Blocking HTTP1.1 - Some Results

, in Computing, Rant

A couple of weeks ago I wrote that I was experimenting with blocking HTTP1.1 requestsTLDR: v1.1 traffic is almost 100% bots to my site. Here are some observations, in case anyone is thinking of following in my dubious footsteps. I am still not good at drawing cool logos I should mention that I went into this experiment with impression that almost all maintained software would be at least using the newish HTTP2.0 standard to make requests - it is officially over 10 years old as of 2026 and is widely implemented in libraries and frameworks.

It turns out this assumption is very wrong. The main problems are listed below but, cutting to the chase, the relevant section of my Caddyfile now looks like this:

# Return an error for clients using http1.1 or below - these are assumed to be bots
@http-too-old {
    not protocol http/2+
    not path /rss.xml /atom.xml # allow rss
    # allow some acceptable bots
    not header_regexp User-Agent (?i)(Google-Site-Verification|googlebot|bingbot|duckduckbot|mastodon|^Lynx)
}

RSS Feedreaders

Almost all of the popular RSS feed readers use HTTP1.1. I mitigate this slightly by explicitly excluding /rss.xml and /atom.xml from the block. Unfortunately, some feed readers also request pages from the site to generate previews, etc, which are now blocked.
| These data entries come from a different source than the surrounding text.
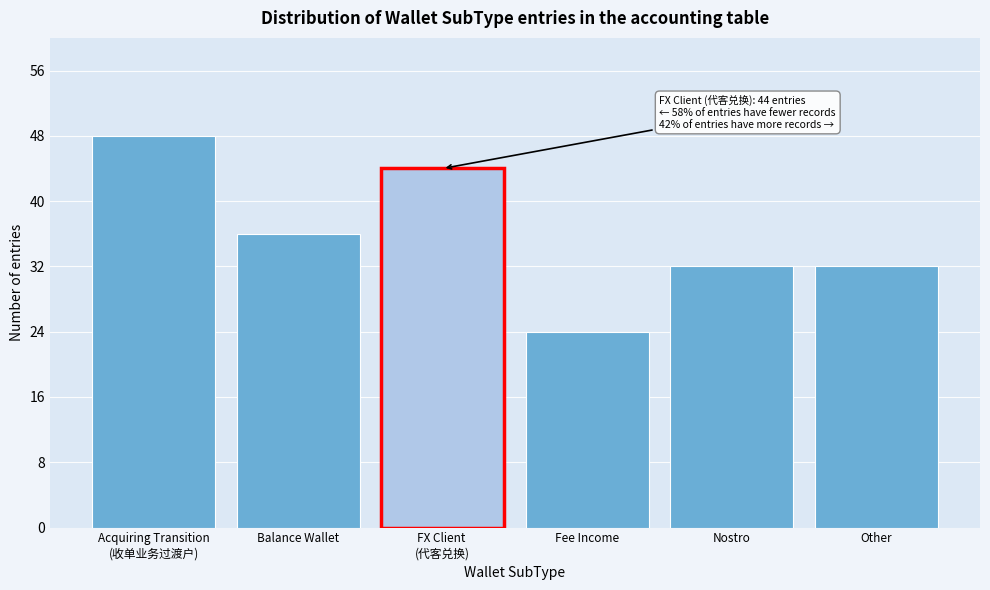

Reading left to right, what are all the values shown in this chart?

48	36	44	24	32	32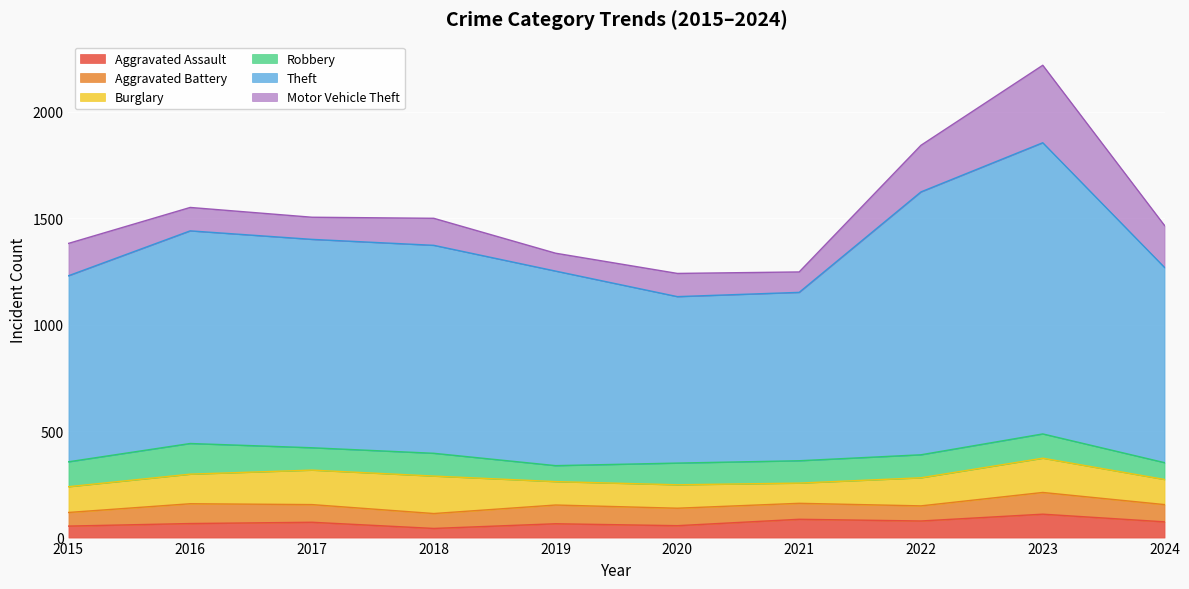

What is the value of the Robbery point at the 10th from the left?

79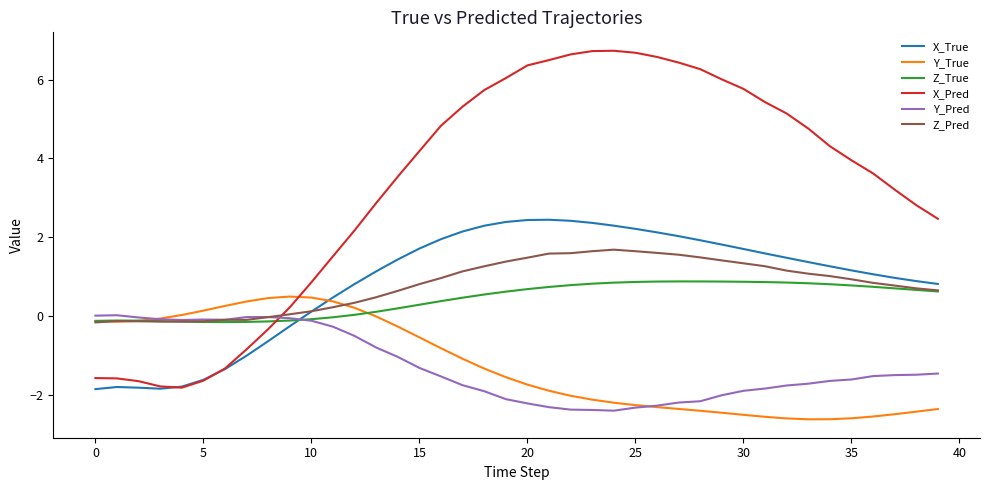

How many intersections are there between Z_True and X_Pred?

1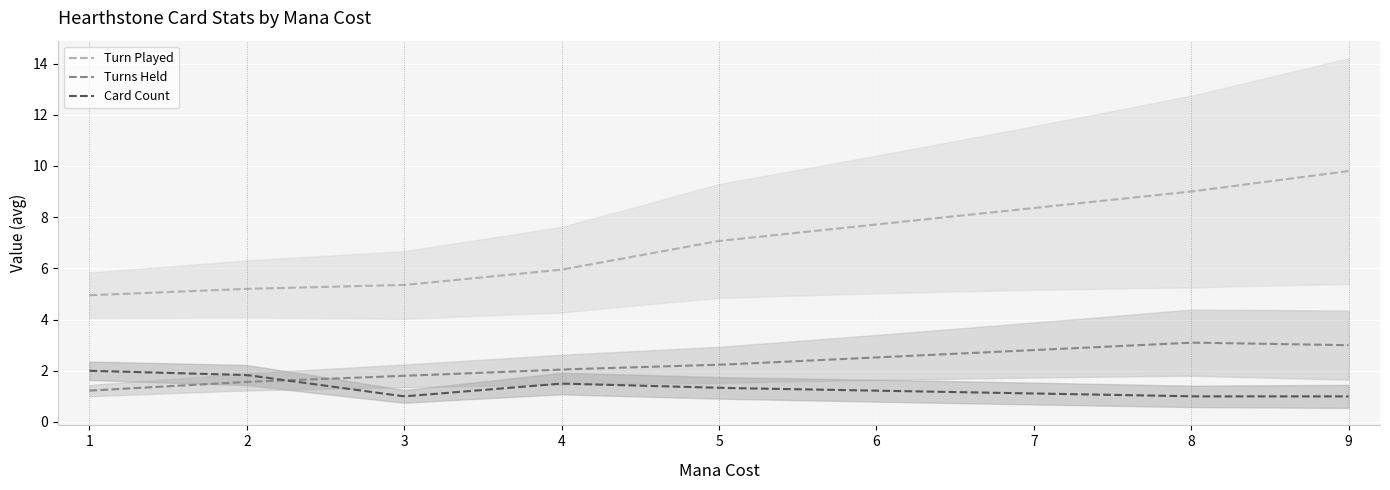

What is the total value across all series at 5?

10.6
This is exacerbated by my blogging software generating a truncated feed containing only the first sentence of each post. This is a little shameful and something I have been meaning to fix for ages. For now, readers have to click through to read my posts - I apologize to anyone for whom this is a burden.

Maybe I will add the more popular feedreaders' User-Agents to the list above.

Google

I was most annoyed that Google of all organizations are still using v1.1 to spider sites. I had to add both Google-Site-Verification and googlebot before the search console stopped complaining.

Honestly, I thought twice about adding an exception for Google. The days where I was desperate to have Google spider my site are long gone - in 2026 I know they are just spidering the web to boost their own AI results and I receive so little traffic from Google that it hardly seems to matter.

I foresee a day where I don't care to make an effort not to block them, but they get a reprieve this time.

Lynx

I received some interesting feedback from Mastodon.

@sheephorse congratulations, you excluded all lynx users (still the #1 text mode browser, especially among reduced-vision people). That’s not just throwing the child out with the bathwater, it’s throwing the neighbours’ kids out as well for good measure.

@mirabilos@toot.mirbsd.org on Mastodon

I don't usually do this but sometimes a meme just fits
I don't usually do this but sometimes a meme just fits

I must admit I hadn't thought about Lynx for years. I just assumed that if it was still around it would support HTTP2.0 by now but no. I do not get a lot of Lynx traffic but I did not mean to exclude them.

During testing I downloaded Lynx and played around for a while. I am happy to find that sheep.horse works reasonably well in a text-based browser - score one for plain old HTML websites.

Conclusion

There is still a surprising amount of legitimate HTTP1.1 traffic out there. Allowing certain User-Agents through seems tacky but works OK in lieu of more sophisticated bot detection.

As it stands, excluded bots could easily pretend to be a blessed User-AgentI know some non-google crawlers pretend to be some version of googlebot, for instance but it seems a lot of bots don't bother. I'll probably continue to tweak the list of allow agents as problems occur.

Do I recommend this approach? Probably not for a general purpose site unless you are absolutely getting hammered by bot traffic. There are better solutions out there but this seems to meet my needs for now.